How can I ever forget this amazing someone who gave me so much joy bringing out the best in me? How can I put her into oblivion when she renewed my enthusiasm and brought my feet back to the ground? How can I fail her in mind when she made a huge difference in my life, when she was the sole reason why I fell head over heels in love once again? Surely, I will always reminisce the maiden who took the risk in order to love and accept me for who I am, the extra-ordinary soul who took the time to reach out and feel my pain in her heart. She puts me on top of the world and let me perceive heaven amidst adversity and emotional hurt.
I was into the brink of depression when Vivian came along on June 26 this year. I wasn't enjoying the things I used to do anymore because I was severely heart-broken. I thought I couldn't get over the woman who was spineless enough to try and stay with me but Vivian's exceptional friendship and camaraderie, sweetness, compassion, unique way of reaching out and extreme thoughtfulness made me adore her in no time. Who wouldn't admire this one-of-a-kind special gift from heaven? She is very beautiful, smart, highly-educated, seductive, romantic, with tantalizing eyes and does possess the sweetest smile on earth with irresistible magnetism. Oh, she is too awesome and marvelous!

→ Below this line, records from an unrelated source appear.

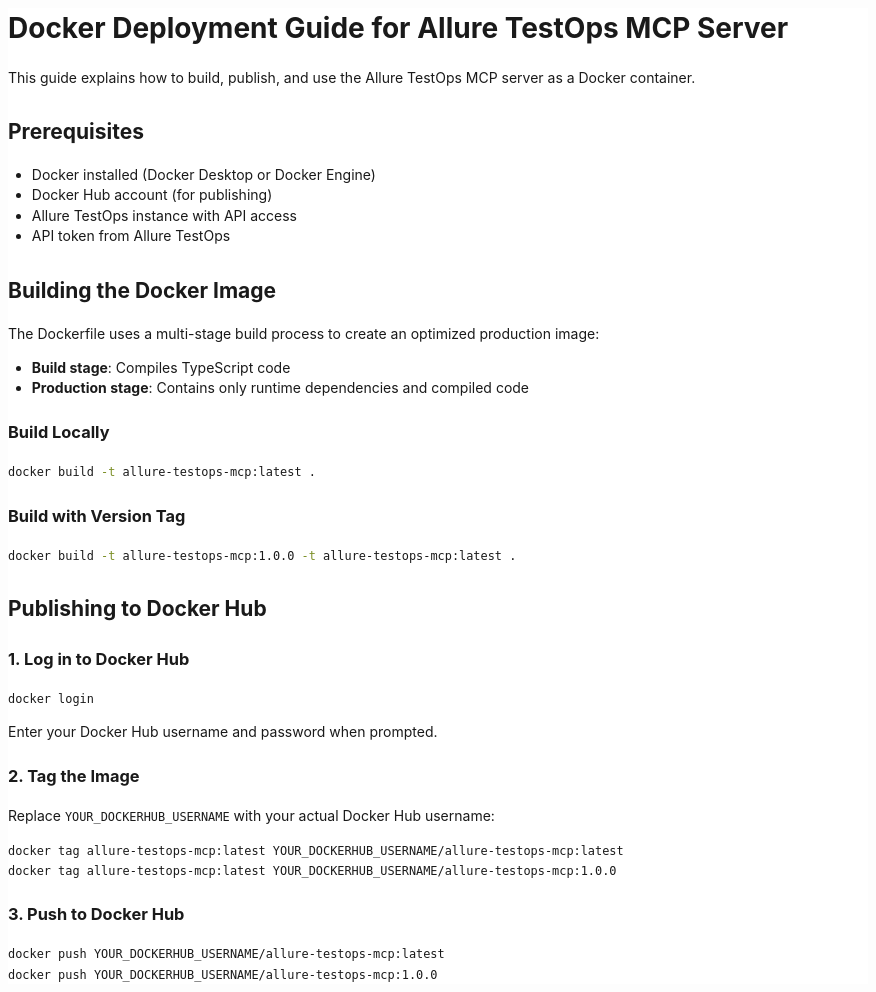 # Docker Deployment Guide for Allure TestOps MCP Server

This guide explains how to build, publish, and use the Allure TestOps MCP server as a Docker container.

## Prerequisites

- Docker installed (Docker Desktop or Docker Engine)
- Docker Hub account (for publishing)
- Allure TestOps instance with API access
- API token from Allure TestOps

## Building the Docker Image

The Dockerfile uses a multi-stage build process to create an optimized production image:
- **Build stage**: Compiles TypeScript code
- **Production stage**: Contains only runtime dependencies and compiled code

### Build Locally

```bash
docker build -t allure-testops-mcp:latest .
```

### Build with Version Tag

```bash
docker build -t allure-testops-mcp:1.0.0 -t allure-testops-mcp:latest .
```

## Publishing to Docker Hub

### 1. Log in to Docker Hub

```bash
docker login
```

Enter your Docker Hub username and password when prompted.

### 2. Tag the Image

Replace `YOUR_DOCKERHUB_USERNAME` with your actual Docker Hub username:

```bash
docker tag allure-testops-mcp:latest YOUR_DOCKERHUB_USERNAME/allure-testops-mcp:latest
docker tag allure-testops-mcp:latest YOUR_DOCKERHUB_USERNAME/allure-testops-mcp:1.0.0
```

### 3. Push to Docker Hub

```bash
docker push YOUR_DOCKERHUB_USERNAME/allure-testops-mcp:latest
docker push YOUR_DOCKERHUB_USERNAME/allure-testops-mcp:1.0.0
```
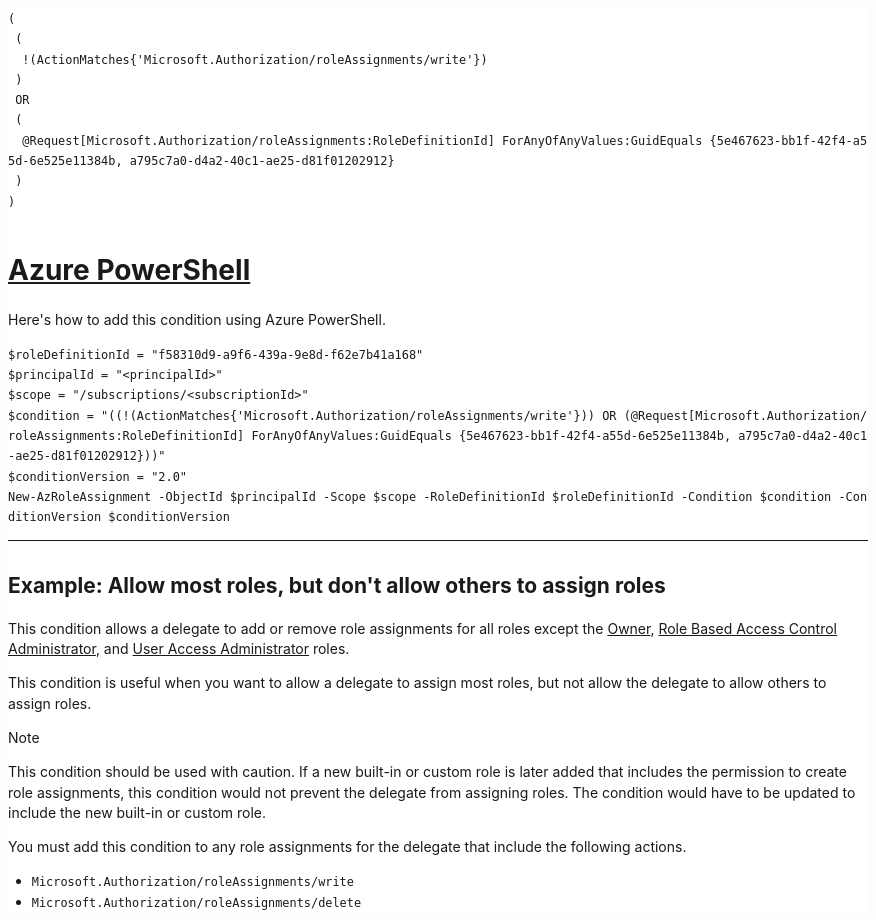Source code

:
 ```
(
 (
  !(ActionMatches{'Microsoft.Authorization/roleAssignments/write'})
 )
 OR 
 (
  @Request[Microsoft.Authorization/roleAssignments:RoleDefinitionId] ForAnyOfAnyValues:GuidEquals {5e467623-bb1f-42f4-a55d-6e525e11384b, a795c7a0-d4a2-40c1-ae25-d81f01202912}
 )
)
```

# [Azure PowerShell](#tab/azure-powershell)

Here's how to add this condition using Azure PowerShell.

```azurepowershell
$roleDefinitionId = "f58310d9-a9f6-439a-9e8d-f62e7b41a168"
$principalId = "<principalId>"
$scope = "/subscriptions/<subscriptionId>"
$condition = "((!(ActionMatches{'Microsoft.Authorization/roleAssignments/write'})) OR (@Request[Microsoft.Authorization/roleAssignments:RoleDefinitionId] ForAnyOfAnyValues:GuidEquals {5e467623-bb1f-42f4-a55d-6e525e11384b, a795c7a0-d4a2-40c1-ae25-d81f01202912}))"
$conditionVersion = "2.0"
New-AzRoleAssignment -ObjectId $principalId -Scope $scope -RoleDefinitionId $roleDefinitionId -Condition $condition -ConditionVersion $conditionVersion
```

---

## Example: Allow most roles, but don't allow others to assign roles

This condition allows a delegate to add or remove role assignments for all roles except the [Owner](built-in-roles.md#owner), [Role Based Access Control Administrator](built-in-roles.md#role-based-access-control-administrator-preview), and [User Access Administrator](built-in-roles.md#user-access-administrator) roles.

This condition is useful when you want to allow a delegate to assign most roles, but not allow the delegate to allow others to assign roles.

> [!NOTE]
> This condition should be used with caution. If a new built-in or custom role is later added that includes the permission to create role assignments, this condition would not prevent the delegate from assigning roles. The condition would have to be updated to include the new built-in or custom role.

You must add this condition to any role assignments for the delegate that include the following actions.

- `Microsoft.Authorization/roleAssignments/write`
- `Microsoft.Authorization/roleAssignments/delete`
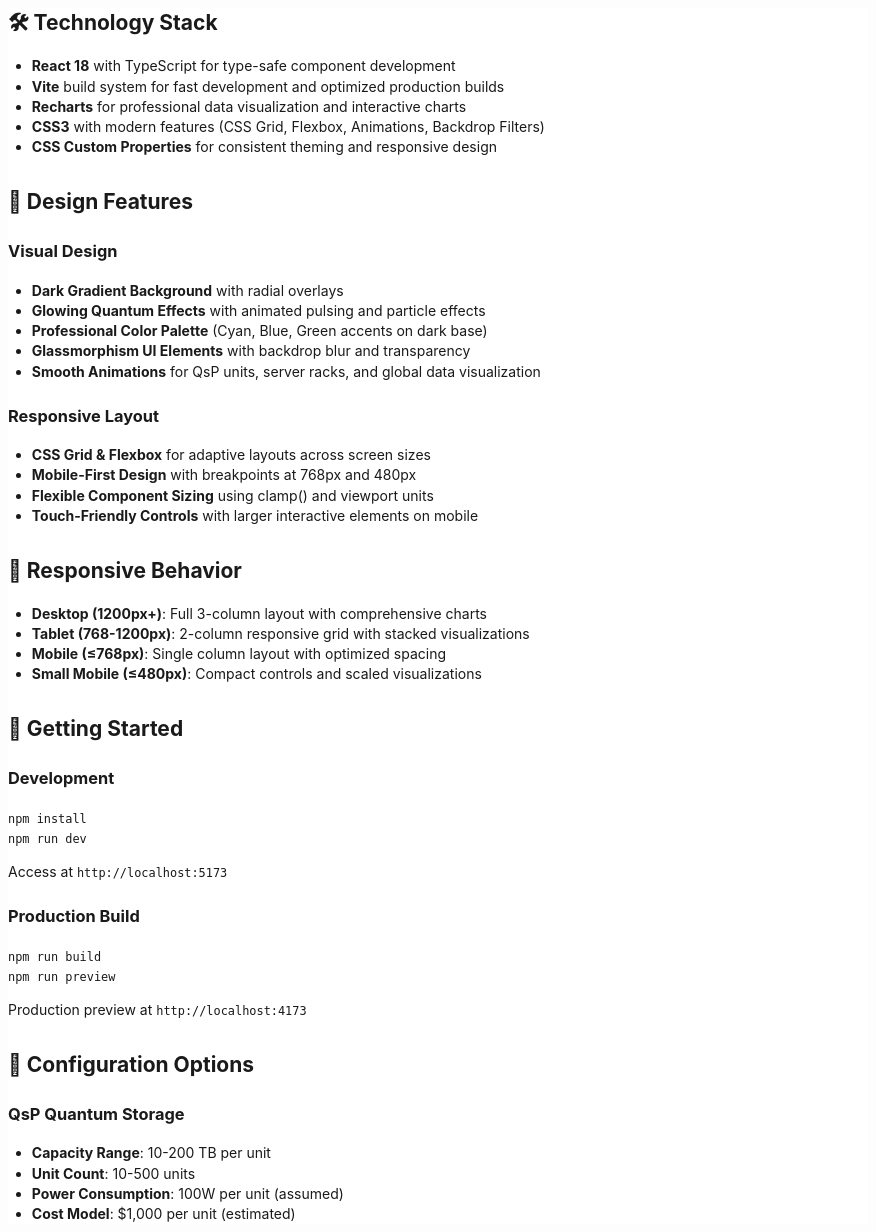 ## 🛠 Technology Stack

- **React 18** with TypeScript for type-safe component development
- **Vite** build system for fast development and optimized production builds
- **Recharts** for professional data visualization and interactive charts
- **CSS3** with modern features (CSS Grid, Flexbox, Animations, Backdrop Filters)
- **CSS Custom Properties** for consistent theming and responsive design

## 🎨 Design Features

### Visual Design
- **Dark Gradient Background** with radial overlays
- **Glowing Quantum Effects** with animated pulsing and particle effects
- **Professional Color Palette** (Cyan, Blue, Green accents on dark base)
- **Glassmorphism UI Elements** with backdrop blur and transparency
- **Smooth Animations** for QsP units, server racks, and global data visualization

### Responsive Layout
- **CSS Grid & Flexbox** for adaptive layouts across screen sizes
- **Mobile-First Design** with breakpoints at 768px and 480px
- **Flexible Component Sizing** using clamp() and viewport units
- **Touch-Friendly Controls** with larger interactive elements on mobile

## 📱 Responsive Behavior

- **Desktop (1200px+)**: Full 3-column layout with comprehensive charts
- **Tablet (768-1200px)**: 2-column responsive grid with stacked visualizations
- **Mobile (≤768px)**: Single column layout with optimized spacing
- **Small Mobile (≤480px)**: Compact controls and scaled visualizations

## 🚀 Getting Started

### Development
```bash
npm install
npm run dev
```
Access at `http://localhost:5173`

### Production Build
```bash
npm run build
npm run preview
```
Production preview at `http://localhost:4173`

## 🔧 Configuration Options

### QsP Quantum Storage
- **Capacity Range**: 10-200 TB per unit
- **Unit Count**: 10-500 units
- **Power Consumption**: 100W per unit (assumed)
- **Cost Model**: $1,000 per unit (estimated)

I have written several love poems for my girl describing my intense feeling and devotion but as I often emphasize, no amount of words and figure of speech can depict the excessive happiness I felt since the day she passed by and later on, learned to love me too. This woman of passion is very patient, a poet like me, is broadminded and has a charming beauty that turns me on each time I think of her.
I came to realize that of all the people who were romantically involved to me, Vivian is the real love of my love and the best lover I ever have. And I'm pretty sure that by the way I treasure and adore her, my affection and respect for her will not fade nor diminish anymore.